> Given passage
══════════════════════════════
In 1995 when the IRL was formed, CART was bigger than NASCAR, twice the sponsorship in the paddock and doing just fine with those road and street courses thank you.  Then the grandson came along and destroyed it all.  And look what we have today.

It was a pyrrhic victory - a war that when it's all over no one is left standing.  For all intents and purposes that is where IndyCar is today - barely alive as measured by TV ratings and attendance (except for the Indy 500).

We are sick and tired of reading stories by uninformed journalists saying that IndyCar would surely die if it followed CART's model. 

Excuse me?  CART run IndyCar racing was the most successful in the history of IndyCar racing.  The grandstands were full, sponsorship was huge and the TV ratings were good.

It was so successful in fact that Bernie Ecclestone would badmouth it every chance he got because he was darn worried that it was approaching F1 in worldwide popularity.

It was the grandson, Anton George, and his voodoo economics that destroyed CART/Champ Car.
══════════════════════════════
> Exercise A
Which racing series or organizations does the IndyCar commentary name?
> Exercise B
Can you reproduce the IndyCar commentary word for word, from "It was a pyrrhic" up to and including "the Indy 500)."?
══════════════════════════════
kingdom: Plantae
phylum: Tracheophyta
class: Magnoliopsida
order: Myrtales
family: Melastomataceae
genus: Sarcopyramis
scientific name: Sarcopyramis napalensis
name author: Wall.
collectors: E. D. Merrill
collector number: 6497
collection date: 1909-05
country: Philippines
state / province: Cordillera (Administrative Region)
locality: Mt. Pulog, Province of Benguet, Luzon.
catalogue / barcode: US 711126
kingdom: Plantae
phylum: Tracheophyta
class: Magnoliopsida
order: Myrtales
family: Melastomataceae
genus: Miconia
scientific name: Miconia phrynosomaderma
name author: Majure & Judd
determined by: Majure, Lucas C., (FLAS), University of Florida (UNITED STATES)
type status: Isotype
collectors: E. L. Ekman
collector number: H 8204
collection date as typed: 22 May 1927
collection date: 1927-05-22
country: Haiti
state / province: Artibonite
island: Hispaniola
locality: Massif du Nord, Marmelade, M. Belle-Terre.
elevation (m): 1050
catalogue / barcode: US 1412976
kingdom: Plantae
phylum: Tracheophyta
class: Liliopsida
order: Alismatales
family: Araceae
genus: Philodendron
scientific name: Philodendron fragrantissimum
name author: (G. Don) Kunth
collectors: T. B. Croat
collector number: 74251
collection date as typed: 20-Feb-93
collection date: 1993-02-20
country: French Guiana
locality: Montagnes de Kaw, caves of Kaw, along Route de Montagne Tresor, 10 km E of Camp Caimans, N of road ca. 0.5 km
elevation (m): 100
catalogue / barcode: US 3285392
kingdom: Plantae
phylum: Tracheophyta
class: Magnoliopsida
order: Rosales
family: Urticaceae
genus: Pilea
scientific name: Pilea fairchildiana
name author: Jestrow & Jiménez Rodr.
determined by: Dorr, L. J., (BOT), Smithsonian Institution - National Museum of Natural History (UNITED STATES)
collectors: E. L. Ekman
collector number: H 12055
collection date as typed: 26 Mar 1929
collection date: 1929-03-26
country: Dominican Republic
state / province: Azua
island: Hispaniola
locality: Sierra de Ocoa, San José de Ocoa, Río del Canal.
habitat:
══════════════════════════════
> Exercise solution A
IRL, CART, NASCAR, IndyCar, Champ Car, F1

> Exercise solution B
It was a pyrrhic victory - a war that when it's all over no one is left standing.  For all intents and purposes that is where IndyCar is today - barely alive as measured by TV ratings and attendance (except for the Indy 500).